[GIS] SearchCursor doesn’t return entire SHAPE field, how to copy a row containing a SHAPE field

arcgis-10.1arcpy

I imported a shapefile into a feature class using arcpy.CopyFeatures_management(). It works and when I look at the feature class in ArcMap and TOAD, I see all the data and the SHAPE field is populated with the data I expect to see (min/max values, a blob for the points, etc.). I can drag the feature class on the map and the entities appear where they should. Life is good!

When I try to copy the contents of the SHAPE field from the feature class, the resulting SHAPE field is a tuple containing only two properties that appears to be a single point of the shape (not min or max values but somewhere in the middle).

The issue seems to be the arcpy.da.searchcursor doesn't return the entire shape. If I enumerate the results of the searchCursor, all the SHAPE fields are a single tuple with what appears to be an X and Y value.

The question, how do I copy rows from a feature class and get the entire SHAPE field?

-----

▶ _Exercise instructions_:
1. Please list every program and arcpy function named in the SHAPE field post.
2. In the SHAPE field post, what does each SHAPE field look like when the search cursor results are enumerated?
None of the data that comes next is needed here.

-----

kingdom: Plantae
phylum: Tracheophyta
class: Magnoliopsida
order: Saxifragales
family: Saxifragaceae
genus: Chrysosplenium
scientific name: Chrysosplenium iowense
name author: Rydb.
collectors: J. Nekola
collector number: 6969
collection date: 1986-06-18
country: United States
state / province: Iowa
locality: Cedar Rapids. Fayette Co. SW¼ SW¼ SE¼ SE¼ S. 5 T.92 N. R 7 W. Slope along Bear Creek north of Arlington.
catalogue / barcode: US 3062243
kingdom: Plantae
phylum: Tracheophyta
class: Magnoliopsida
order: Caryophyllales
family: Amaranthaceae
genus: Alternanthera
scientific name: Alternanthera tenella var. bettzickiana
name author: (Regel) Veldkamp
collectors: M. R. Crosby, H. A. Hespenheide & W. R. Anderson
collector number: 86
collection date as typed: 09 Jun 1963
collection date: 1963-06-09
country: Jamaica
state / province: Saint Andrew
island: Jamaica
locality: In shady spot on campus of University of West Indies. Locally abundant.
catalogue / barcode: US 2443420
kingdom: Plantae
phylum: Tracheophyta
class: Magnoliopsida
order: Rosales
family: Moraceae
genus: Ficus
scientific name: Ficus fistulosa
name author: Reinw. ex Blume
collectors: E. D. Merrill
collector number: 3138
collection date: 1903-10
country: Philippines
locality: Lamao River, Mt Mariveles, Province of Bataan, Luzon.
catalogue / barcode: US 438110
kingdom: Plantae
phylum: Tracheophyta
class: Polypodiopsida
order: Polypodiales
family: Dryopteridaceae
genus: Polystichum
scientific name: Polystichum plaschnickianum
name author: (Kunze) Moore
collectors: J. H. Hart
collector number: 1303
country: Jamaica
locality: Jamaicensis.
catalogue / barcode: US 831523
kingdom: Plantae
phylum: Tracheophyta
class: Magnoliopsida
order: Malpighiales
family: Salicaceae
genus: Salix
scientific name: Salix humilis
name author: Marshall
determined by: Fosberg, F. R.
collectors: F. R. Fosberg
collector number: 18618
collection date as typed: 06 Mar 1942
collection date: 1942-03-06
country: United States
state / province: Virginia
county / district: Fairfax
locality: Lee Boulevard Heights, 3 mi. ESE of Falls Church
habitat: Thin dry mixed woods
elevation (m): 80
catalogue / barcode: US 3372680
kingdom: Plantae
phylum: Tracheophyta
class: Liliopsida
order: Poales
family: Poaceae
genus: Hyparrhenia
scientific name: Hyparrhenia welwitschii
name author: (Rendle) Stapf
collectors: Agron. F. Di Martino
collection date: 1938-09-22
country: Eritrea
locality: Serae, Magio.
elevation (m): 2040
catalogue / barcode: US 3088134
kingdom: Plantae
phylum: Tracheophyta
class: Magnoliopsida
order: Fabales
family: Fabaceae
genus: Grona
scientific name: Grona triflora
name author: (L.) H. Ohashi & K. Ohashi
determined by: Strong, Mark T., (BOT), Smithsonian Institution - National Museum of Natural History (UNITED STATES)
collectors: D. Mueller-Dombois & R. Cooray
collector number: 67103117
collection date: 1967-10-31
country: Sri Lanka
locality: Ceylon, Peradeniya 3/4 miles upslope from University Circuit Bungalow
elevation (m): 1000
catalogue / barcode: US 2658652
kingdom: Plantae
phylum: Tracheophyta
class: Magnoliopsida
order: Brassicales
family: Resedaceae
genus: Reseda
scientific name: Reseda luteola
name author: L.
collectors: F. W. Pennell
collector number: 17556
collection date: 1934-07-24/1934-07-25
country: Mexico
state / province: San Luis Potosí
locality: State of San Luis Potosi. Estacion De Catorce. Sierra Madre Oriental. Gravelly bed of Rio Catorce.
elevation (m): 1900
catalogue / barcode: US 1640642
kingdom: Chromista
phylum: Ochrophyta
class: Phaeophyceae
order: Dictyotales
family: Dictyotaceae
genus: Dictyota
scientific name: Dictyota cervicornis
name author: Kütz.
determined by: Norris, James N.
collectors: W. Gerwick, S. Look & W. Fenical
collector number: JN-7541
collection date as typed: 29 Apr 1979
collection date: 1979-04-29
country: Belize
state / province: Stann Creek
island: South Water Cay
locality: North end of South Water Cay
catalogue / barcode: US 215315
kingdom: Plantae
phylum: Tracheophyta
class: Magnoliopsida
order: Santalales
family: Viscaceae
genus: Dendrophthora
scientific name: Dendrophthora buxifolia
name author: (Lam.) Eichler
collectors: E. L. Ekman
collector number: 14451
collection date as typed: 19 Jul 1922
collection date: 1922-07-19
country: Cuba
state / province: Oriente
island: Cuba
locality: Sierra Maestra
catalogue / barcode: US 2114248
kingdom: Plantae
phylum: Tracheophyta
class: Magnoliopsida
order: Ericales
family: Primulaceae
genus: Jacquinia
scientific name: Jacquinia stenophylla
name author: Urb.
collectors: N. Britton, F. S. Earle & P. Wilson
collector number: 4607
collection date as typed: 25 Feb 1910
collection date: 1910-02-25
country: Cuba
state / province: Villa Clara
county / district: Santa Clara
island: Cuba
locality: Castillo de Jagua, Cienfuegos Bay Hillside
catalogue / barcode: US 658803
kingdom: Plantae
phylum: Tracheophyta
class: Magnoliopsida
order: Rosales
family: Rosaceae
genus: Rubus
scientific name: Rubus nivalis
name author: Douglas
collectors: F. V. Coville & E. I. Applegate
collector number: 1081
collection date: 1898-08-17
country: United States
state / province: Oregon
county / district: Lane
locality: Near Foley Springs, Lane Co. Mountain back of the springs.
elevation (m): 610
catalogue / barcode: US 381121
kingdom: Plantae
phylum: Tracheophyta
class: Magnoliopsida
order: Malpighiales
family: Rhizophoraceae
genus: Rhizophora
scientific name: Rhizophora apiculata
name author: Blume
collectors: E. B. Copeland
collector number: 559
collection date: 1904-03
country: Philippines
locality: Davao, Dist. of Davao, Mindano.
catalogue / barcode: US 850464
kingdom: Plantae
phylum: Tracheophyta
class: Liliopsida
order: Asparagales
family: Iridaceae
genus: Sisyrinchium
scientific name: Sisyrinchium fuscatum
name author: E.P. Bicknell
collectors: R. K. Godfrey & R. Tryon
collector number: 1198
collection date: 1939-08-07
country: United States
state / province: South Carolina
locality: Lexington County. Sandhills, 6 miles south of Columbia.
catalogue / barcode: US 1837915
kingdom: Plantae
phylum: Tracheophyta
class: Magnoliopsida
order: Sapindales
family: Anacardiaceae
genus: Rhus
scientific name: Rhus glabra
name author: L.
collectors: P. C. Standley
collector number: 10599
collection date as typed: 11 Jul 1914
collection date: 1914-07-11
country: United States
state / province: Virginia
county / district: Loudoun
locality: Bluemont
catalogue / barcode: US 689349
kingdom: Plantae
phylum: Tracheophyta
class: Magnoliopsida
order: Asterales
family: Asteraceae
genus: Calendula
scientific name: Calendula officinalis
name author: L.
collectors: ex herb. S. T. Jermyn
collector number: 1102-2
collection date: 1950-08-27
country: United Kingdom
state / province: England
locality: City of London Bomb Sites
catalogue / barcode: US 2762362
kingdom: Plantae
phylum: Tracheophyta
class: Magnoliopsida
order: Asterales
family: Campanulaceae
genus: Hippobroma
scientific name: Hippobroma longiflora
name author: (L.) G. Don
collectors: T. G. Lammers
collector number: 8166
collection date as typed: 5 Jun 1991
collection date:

-----

▶ _Responses to the tasks_:
1. arcpy.CopyFeatures_management(), ArcMap, TOAD, arcpy.da.searchcursor

2. Each one is a single tuple with what appears to be an X and Y value.